# Short exercise
Repeat the listing below word for word, from its first line through the line that contains "genus: Freycinetia".

# Data for this exercise
□ □ □

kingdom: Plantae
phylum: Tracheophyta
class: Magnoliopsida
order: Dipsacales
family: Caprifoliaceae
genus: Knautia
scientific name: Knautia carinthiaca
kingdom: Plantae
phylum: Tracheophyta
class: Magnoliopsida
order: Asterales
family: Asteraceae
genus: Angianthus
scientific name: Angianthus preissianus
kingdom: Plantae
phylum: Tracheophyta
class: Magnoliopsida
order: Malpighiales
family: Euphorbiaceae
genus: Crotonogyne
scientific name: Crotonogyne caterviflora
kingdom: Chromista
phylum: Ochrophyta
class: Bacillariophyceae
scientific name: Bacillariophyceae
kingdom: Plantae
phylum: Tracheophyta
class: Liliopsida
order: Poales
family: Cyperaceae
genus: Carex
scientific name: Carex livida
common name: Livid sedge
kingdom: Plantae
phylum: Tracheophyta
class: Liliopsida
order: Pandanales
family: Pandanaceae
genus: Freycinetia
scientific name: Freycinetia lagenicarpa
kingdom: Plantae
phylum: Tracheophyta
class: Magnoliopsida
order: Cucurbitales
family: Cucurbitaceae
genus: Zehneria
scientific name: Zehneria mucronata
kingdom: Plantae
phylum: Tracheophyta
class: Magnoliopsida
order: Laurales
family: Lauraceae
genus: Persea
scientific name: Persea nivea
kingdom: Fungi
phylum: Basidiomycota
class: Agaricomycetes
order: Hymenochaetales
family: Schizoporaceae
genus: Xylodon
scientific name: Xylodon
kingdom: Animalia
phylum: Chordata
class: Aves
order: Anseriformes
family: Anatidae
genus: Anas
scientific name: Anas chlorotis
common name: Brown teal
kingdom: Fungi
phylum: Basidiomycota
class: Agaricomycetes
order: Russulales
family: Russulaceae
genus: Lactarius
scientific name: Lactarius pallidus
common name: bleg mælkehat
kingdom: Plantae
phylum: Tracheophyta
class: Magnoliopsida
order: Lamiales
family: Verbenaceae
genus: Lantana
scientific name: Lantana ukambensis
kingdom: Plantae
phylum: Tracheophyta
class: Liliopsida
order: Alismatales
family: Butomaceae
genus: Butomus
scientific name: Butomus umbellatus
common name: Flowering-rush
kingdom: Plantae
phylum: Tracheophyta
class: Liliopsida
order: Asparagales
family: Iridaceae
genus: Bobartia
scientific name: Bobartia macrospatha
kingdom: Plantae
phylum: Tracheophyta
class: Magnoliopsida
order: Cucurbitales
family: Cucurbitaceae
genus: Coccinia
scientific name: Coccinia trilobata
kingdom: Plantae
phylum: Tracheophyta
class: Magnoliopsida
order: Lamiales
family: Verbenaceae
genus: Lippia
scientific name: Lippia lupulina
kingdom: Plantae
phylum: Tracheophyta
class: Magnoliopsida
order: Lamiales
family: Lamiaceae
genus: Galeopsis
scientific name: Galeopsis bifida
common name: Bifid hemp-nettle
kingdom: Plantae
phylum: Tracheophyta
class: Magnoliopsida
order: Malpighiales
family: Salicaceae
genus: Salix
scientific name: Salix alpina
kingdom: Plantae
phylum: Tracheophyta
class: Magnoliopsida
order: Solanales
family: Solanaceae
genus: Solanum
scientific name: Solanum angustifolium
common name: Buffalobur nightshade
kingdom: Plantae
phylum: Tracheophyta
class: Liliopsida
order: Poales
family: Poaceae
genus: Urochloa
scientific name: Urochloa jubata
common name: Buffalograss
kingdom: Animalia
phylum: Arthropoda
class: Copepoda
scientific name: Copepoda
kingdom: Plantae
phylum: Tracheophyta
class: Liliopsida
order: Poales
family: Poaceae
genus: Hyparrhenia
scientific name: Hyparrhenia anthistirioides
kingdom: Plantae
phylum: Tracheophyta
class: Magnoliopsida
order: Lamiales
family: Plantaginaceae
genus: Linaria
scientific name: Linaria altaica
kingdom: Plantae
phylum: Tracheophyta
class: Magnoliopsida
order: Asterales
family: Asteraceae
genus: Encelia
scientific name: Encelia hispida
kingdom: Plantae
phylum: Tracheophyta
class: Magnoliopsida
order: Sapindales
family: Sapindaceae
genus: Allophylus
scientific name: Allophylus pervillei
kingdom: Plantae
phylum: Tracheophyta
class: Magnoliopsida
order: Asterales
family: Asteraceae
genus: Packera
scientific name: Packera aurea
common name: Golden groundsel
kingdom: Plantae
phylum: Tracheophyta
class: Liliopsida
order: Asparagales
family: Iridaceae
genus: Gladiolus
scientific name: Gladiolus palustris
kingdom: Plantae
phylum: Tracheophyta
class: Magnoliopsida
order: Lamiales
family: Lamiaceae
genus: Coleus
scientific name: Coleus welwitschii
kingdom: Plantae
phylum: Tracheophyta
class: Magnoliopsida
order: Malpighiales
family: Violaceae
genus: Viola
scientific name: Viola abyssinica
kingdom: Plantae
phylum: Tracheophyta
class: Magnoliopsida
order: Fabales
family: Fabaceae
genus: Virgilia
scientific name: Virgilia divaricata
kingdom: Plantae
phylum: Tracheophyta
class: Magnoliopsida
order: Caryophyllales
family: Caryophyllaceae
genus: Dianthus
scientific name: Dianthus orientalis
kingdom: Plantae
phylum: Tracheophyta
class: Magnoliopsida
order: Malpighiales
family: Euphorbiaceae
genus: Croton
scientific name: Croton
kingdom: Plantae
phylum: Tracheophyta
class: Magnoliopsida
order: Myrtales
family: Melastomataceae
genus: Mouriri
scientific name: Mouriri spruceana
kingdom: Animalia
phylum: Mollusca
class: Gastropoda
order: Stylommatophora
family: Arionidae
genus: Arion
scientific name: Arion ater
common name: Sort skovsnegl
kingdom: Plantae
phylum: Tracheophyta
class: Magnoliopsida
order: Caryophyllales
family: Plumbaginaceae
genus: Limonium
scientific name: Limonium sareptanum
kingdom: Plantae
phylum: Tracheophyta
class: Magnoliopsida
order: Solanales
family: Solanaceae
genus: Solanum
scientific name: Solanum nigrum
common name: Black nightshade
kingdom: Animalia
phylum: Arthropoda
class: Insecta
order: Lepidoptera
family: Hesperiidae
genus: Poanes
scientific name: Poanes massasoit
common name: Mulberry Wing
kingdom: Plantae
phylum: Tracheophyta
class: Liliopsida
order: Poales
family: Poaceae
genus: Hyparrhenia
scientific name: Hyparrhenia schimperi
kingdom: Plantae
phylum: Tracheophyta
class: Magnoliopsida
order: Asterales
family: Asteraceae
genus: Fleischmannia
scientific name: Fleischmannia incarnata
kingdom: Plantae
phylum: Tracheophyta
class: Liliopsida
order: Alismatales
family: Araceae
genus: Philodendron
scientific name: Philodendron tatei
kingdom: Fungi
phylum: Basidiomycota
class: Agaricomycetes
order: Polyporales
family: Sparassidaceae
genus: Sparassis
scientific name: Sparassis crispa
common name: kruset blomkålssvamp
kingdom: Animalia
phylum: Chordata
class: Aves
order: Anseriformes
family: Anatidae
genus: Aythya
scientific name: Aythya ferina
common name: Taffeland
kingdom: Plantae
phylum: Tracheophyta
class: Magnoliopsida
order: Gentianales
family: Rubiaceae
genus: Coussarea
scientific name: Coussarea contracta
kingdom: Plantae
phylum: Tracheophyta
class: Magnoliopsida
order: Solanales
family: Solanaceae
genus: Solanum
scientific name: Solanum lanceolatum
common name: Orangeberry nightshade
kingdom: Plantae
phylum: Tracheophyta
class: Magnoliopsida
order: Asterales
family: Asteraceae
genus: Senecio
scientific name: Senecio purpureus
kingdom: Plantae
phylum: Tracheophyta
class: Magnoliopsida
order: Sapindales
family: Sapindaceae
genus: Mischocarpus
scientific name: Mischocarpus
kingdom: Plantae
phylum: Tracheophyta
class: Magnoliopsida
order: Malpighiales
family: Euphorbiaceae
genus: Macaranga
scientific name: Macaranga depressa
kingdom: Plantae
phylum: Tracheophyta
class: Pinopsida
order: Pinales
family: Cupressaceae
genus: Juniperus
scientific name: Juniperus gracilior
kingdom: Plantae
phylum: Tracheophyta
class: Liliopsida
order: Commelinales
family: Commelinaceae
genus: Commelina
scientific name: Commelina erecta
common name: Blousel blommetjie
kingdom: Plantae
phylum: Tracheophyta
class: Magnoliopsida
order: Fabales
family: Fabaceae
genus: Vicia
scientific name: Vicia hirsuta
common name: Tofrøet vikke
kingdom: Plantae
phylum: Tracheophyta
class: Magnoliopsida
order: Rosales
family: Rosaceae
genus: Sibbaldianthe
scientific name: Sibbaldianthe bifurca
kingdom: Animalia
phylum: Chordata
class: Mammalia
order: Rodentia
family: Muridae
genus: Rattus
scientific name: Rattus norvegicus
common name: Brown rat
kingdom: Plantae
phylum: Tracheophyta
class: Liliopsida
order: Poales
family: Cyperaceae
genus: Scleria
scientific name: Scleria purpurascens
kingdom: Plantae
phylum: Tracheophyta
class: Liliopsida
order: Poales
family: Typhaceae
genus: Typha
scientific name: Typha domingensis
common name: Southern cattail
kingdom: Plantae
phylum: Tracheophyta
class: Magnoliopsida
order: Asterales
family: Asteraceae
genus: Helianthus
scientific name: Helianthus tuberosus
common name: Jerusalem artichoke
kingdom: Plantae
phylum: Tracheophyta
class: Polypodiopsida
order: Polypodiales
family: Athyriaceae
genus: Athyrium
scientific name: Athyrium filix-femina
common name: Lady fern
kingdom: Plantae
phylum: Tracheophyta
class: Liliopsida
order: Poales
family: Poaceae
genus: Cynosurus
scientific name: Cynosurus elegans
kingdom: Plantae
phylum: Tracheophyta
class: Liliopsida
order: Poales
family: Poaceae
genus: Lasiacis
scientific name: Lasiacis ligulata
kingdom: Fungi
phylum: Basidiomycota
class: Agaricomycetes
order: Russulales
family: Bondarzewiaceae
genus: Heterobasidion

□ □ □

# Solution below
kingdom: Plantae
phylum: Tracheophyta
class: Magnoliopsida
order: Dipsacales
family: Caprifoliaceae
genus: Knautia
scientific name: Knautia carinthiaca
kingdom: Plantae
phylum: Tracheophyta
class: Magnoliopsida
order: Asterales
family: Asteraceae
genus: Angianthus
scientific name: Angianthus preissianus
kingdom: Plantae
phylum: Tracheophyta
class: Magnoliopsida
order: Malpighiales
family: Euphorbiaceae
genus: Crotonogyne
scientific name: Crotonogyne caterviflora
kingdom: Chromista
phylum: Ochrophyta
class: Bacillariophyceae
scientific name: Bacillariophyceae
kingdom: Plantae
phylum: Tracheophyta
class: Liliopsida
order: Poales
family: Cyperaceae
genus: Carex
scientific name: Carex livida
common name: Livid sedge
kingdom: Plantae
phylum: Tracheophyta
class: Liliopsida
order: Pandanales
family: Pandanaceae
genus: Freycinetia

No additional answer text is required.